The Civil Justice Council’s ADR Working Party produced its ADR Interim Report last October, appropriately during Mediation Awareness Week. Within the Report is the recognition that there is a challenge to make ADR ‘culturally normal’. One way of trying to achieve this is to ensure that today’s students – including law students – are very familiar with ADR. To that end mediation competitions such as the National Mediation Competition held recently at the University of London on 26th and 27th January play an important role.
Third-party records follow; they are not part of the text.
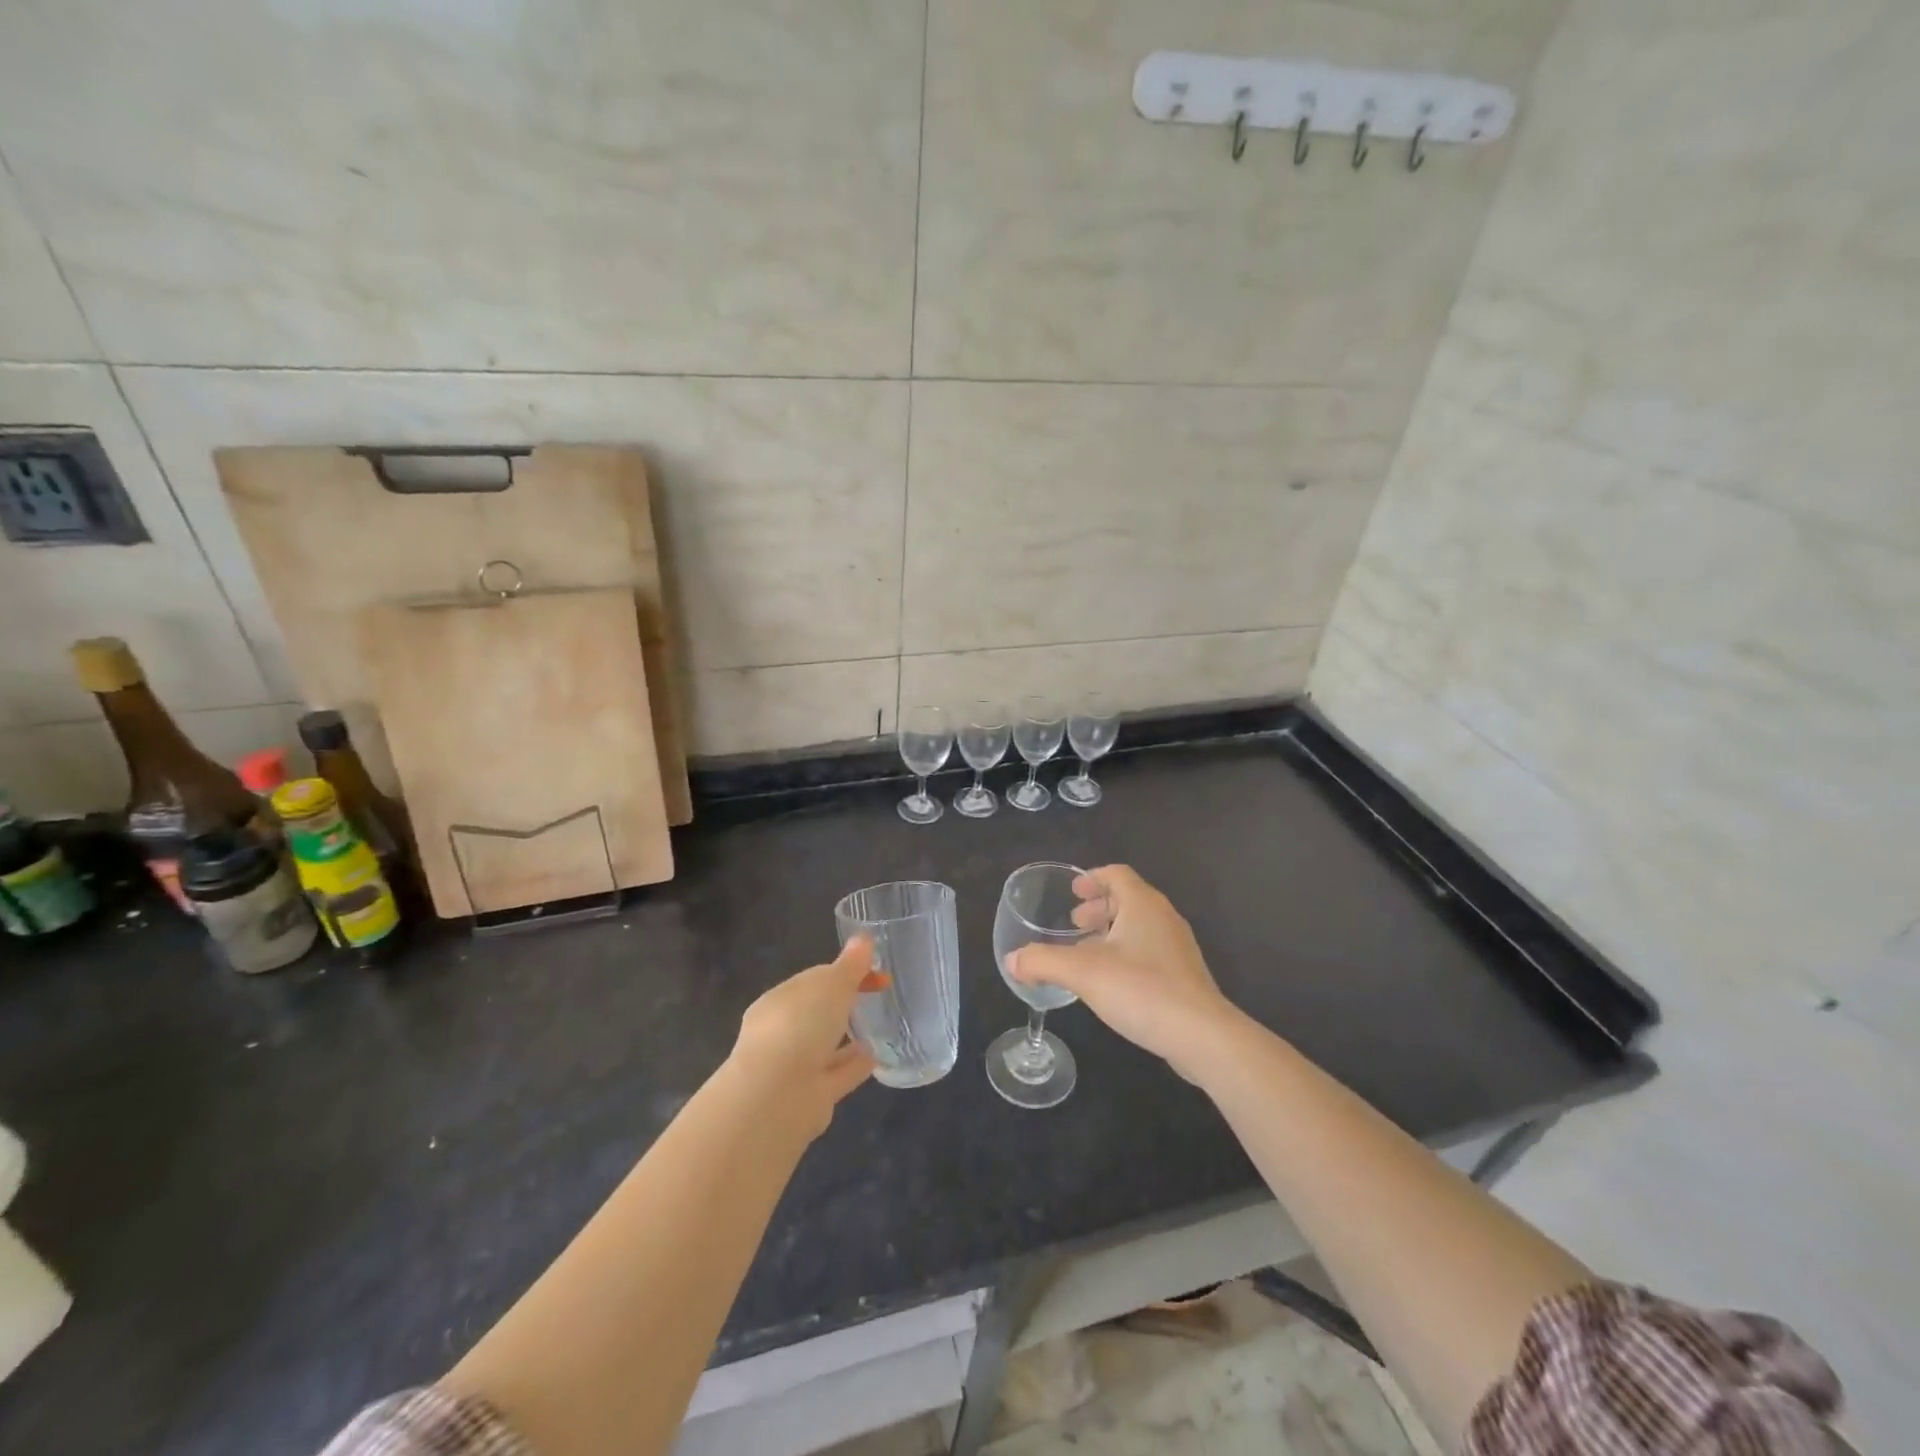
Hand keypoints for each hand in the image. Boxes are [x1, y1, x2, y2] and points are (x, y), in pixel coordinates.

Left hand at [729, 938, 878, 1135]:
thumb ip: (850, 965)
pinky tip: (881, 1056)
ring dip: (851, 1035)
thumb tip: (864, 939)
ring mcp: (796, 1065)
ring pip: (828, 1045)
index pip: (815, 979)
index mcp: (780, 1000)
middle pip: (819, 1011)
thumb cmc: (799, 1025)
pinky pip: (840, 1072)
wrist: (777, 1096)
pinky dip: (858, 1064)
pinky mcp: (813, 1095)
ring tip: (884, 1025)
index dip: (847, 971)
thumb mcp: (830, 984)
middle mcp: (783, 1031)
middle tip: (880, 995)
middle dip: (845, 1003)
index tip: (878, 972)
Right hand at [1009, 865, 1238, 1080]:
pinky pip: (1150, 951)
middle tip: (1074, 924)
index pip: (1117, 875)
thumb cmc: (1141, 990)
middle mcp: (1164, 918)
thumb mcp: (1082, 973)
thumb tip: (1012, 960)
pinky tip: (1112, 983)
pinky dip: (1126, 954)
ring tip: (1087, 954)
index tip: (1072, 892)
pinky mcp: (1185, 976)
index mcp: (1142, 904)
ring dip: (1111, 932)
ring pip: (1139, 927)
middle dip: (1099, 907)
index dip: (1092, 878)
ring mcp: (1178, 948)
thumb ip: (1043, 962)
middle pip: (1128, 899)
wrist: (1202, 1036)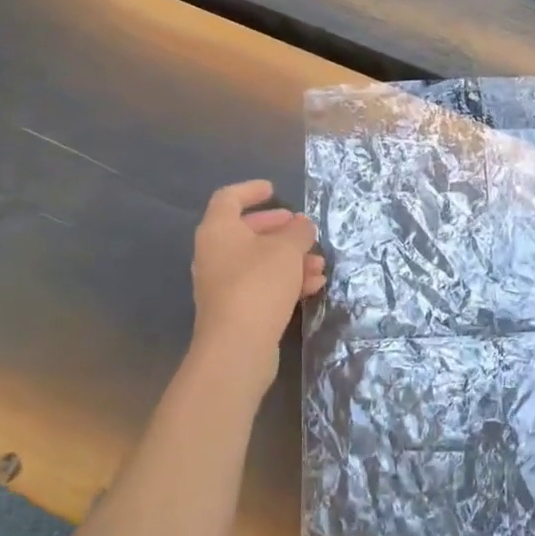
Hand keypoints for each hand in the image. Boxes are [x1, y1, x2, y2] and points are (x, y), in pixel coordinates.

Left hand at [189, 180, 325, 383]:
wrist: (237, 346)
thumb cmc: (258, 284)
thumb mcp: (287, 249)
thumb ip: (298, 232)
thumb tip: (302, 225)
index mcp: (218, 230)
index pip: (229, 198)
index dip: (251, 190)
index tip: (273, 189)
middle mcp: (214, 254)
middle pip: (246, 231)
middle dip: (279, 229)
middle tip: (301, 228)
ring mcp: (222, 284)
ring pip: (259, 260)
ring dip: (290, 258)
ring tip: (320, 263)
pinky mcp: (235, 309)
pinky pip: (262, 284)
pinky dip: (286, 280)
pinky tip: (314, 286)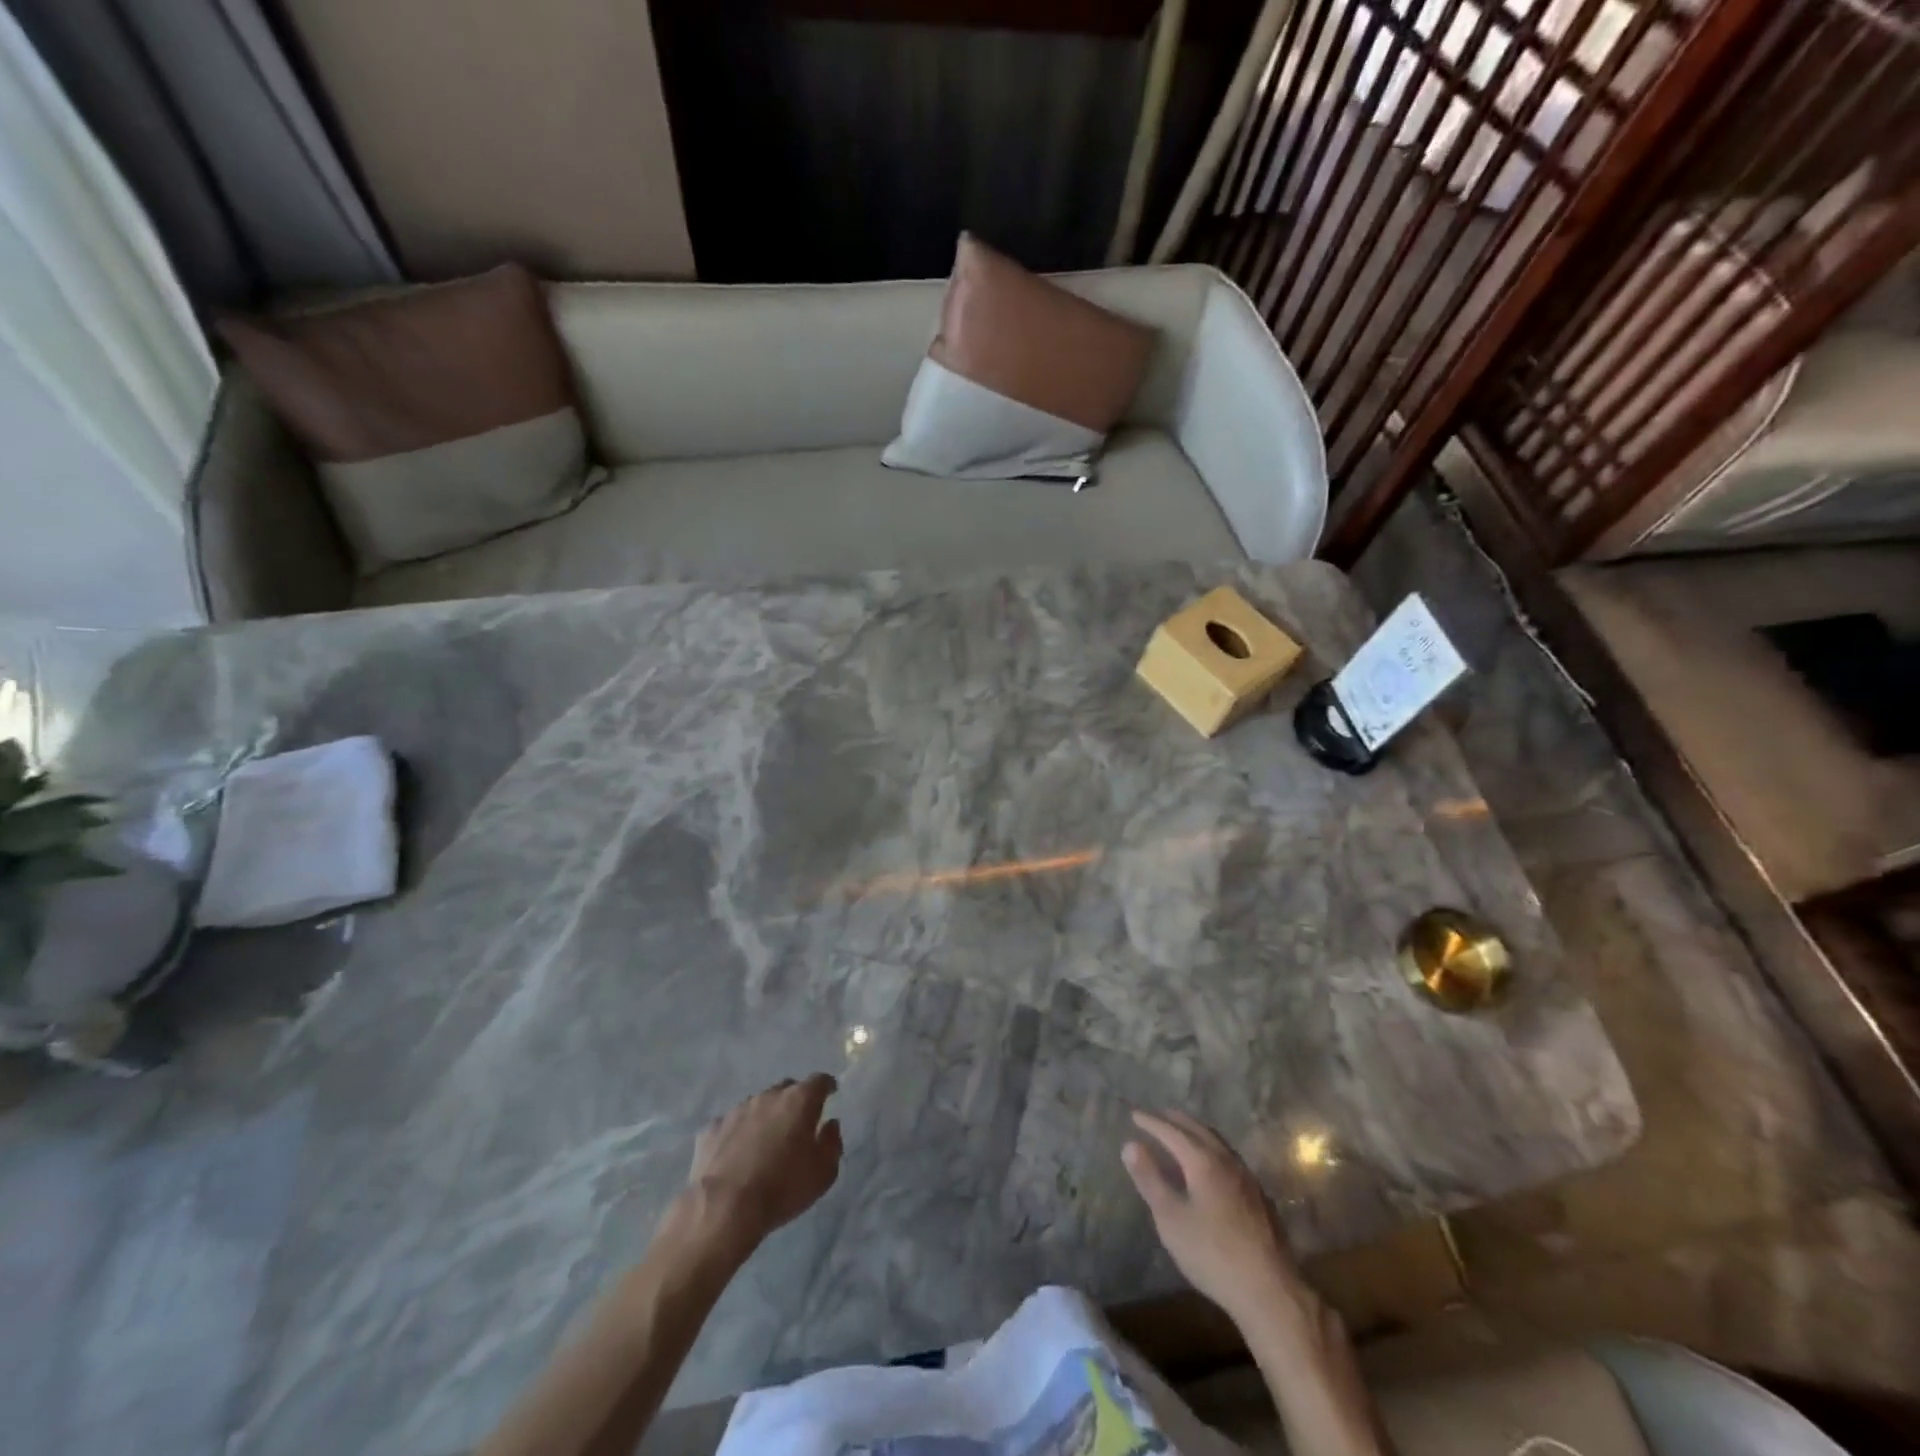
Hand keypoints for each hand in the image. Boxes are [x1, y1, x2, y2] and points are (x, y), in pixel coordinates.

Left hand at [685, 1076, 842, 1249]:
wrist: (724, 1208)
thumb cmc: (782, 1188)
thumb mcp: (823, 1173)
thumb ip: (832, 1143)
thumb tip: (830, 1125)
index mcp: (799, 1101)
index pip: (819, 1081)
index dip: (827, 1086)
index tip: (831, 1092)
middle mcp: (768, 1096)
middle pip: (786, 1089)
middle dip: (795, 1101)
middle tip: (798, 1122)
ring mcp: (736, 1110)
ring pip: (757, 1104)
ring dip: (765, 1117)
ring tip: (765, 1142)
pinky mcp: (711, 1129)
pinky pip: (730, 1125)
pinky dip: (738, 1134)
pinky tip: (736, 1155)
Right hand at [1123, 1109, 1301, 1324]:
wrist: (1271, 1291)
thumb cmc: (1213, 1254)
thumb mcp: (1171, 1219)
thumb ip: (1150, 1179)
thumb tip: (1130, 1145)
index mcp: (1203, 1161)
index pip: (1172, 1132)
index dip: (1151, 1122)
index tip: (1134, 1114)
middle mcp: (1227, 1161)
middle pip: (1198, 1130)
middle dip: (1176, 1121)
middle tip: (1158, 1115)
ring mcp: (1247, 1178)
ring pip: (1218, 1143)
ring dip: (1197, 1133)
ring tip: (1183, 1135)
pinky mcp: (1260, 1198)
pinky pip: (1229, 1159)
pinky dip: (1212, 1150)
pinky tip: (1211, 1167)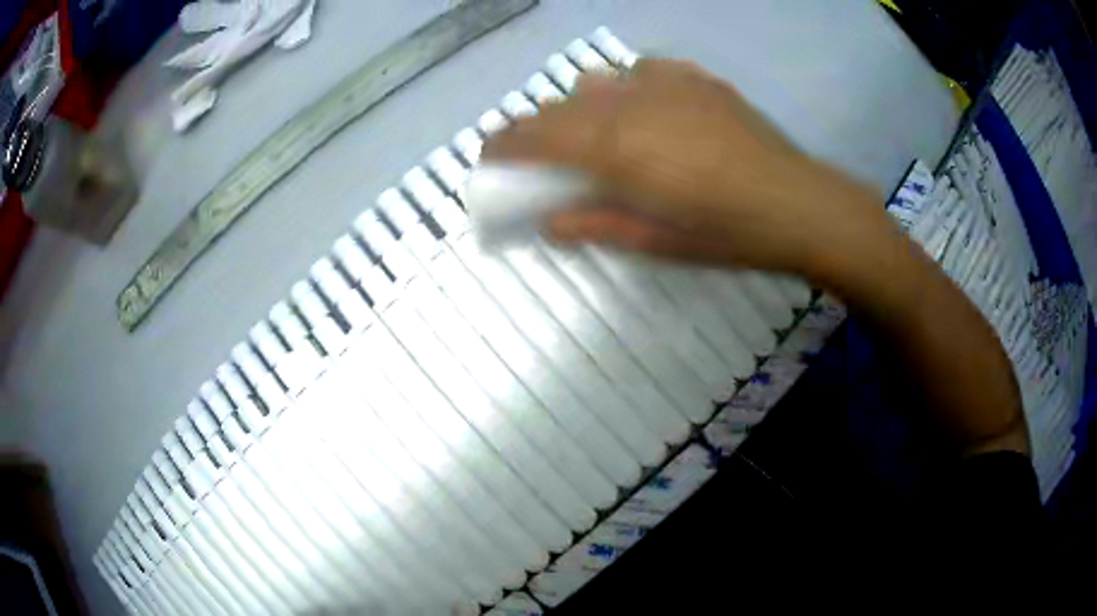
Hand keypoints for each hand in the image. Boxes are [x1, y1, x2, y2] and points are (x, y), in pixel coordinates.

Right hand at [483, 59, 891, 280]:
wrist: (798, 203)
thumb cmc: (727, 233)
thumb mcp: (656, 242)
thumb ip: (596, 224)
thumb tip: (550, 221)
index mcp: (615, 147)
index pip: (536, 135)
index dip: (504, 145)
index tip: (490, 158)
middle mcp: (630, 103)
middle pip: (561, 106)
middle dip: (539, 130)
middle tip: (543, 157)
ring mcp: (666, 83)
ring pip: (597, 82)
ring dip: (583, 107)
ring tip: (600, 133)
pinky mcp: (696, 78)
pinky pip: (643, 70)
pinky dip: (630, 88)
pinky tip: (648, 108)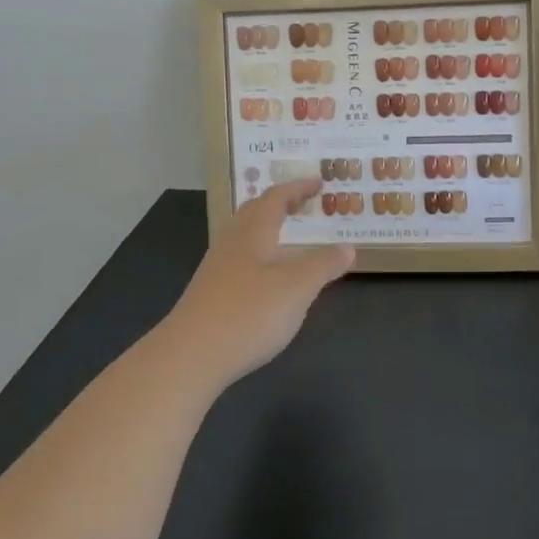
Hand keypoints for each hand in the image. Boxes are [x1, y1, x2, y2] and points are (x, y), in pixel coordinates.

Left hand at [159, 179, 354, 387]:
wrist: (190, 356)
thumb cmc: (249, 313)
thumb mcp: (297, 288)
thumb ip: (324, 265)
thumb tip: (348, 247)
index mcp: (253, 233)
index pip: (275, 198)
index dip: (297, 188)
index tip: (318, 183)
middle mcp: (231, 244)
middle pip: (254, 212)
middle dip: (279, 204)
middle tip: (303, 204)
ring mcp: (216, 270)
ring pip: (243, 237)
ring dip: (266, 230)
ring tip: (288, 238)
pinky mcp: (210, 295)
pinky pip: (238, 261)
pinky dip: (259, 256)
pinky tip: (266, 278)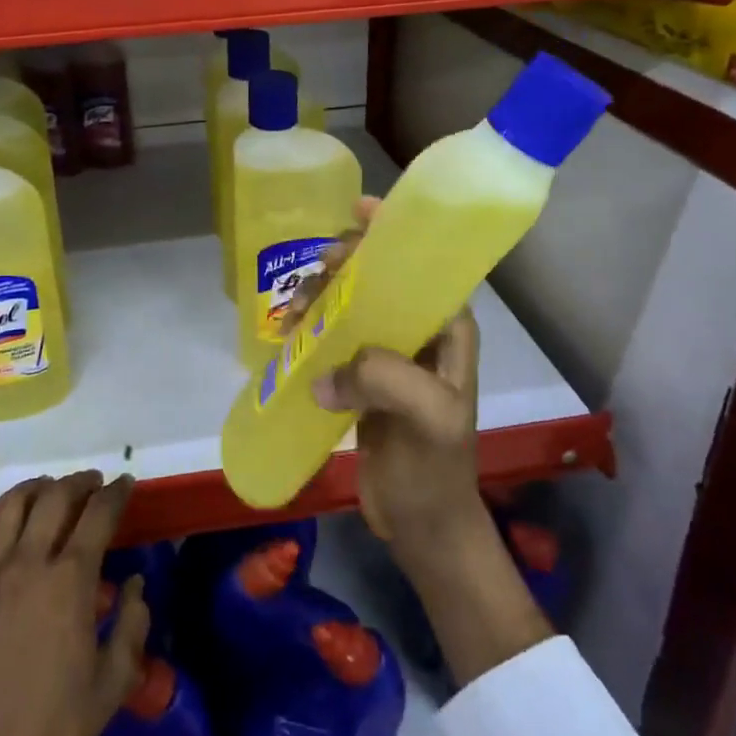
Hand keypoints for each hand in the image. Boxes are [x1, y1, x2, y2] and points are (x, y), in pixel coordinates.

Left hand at [0, 472, 147, 735]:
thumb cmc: (54, 727)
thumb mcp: (112, 682)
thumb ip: (131, 625)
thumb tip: (134, 585)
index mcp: (72, 580)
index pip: (99, 515)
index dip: (116, 492)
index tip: (126, 483)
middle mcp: (31, 562)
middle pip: (56, 498)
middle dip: (79, 482)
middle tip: (93, 482)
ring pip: (11, 507)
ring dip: (34, 487)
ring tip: (49, 486)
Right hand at [290, 197, 486, 553]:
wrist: (422, 523)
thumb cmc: (436, 469)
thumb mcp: (427, 419)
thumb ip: (386, 378)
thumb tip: (323, 375)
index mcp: (446, 329)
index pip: (422, 265)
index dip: (392, 233)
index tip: (358, 212)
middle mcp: (418, 332)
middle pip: (378, 276)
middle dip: (345, 265)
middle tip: (317, 274)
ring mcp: (387, 354)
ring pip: (350, 303)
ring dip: (320, 297)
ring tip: (293, 317)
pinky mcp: (361, 378)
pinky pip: (333, 337)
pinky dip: (310, 328)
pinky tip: (289, 334)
In line with the increasing number of undergraduate law courses which include a module on ADR, mediation competitions are arguably more significant now than the traditional moots. Over 20 institutions participated in the competition at the University of London last Friday and Saturday and over 60 nations will compete in Paris next week at the 13th International Chamber of Commerce (‘ICC’) Mediation Competition from schools across all continents. Having judged in both competitions, it is a genuine pleasure to see the participants of these competitions demonstrate enthusiasm both to practice their skills as well as learn from others. Ultimately their future clients will benefit from the added value their broader skillset provides.
Mediation is not of course the preserve of lawyers. It was interesting to note recently the growth in 2016 of non-lawyer mediators in an article which described the available post-graduate courses in mediation and conflict resolution. No-one doubts the need for these skills in an increasingly complex world and the more people who can navigate the least destructive course through conflict, the better.
In the Working Party’s view, standards and consistency are identified as requiring improvement to prompt greater judicial and public confidence in ADR and mediation. As the number of students and public who learn about mediation grows, it is hoped that education will accelerate the process of making mediation and ADR the cultural norm. A welcome achievement could be to reach greater openness towards exploring time and cost-efficient ways to resolving disputes, sooner.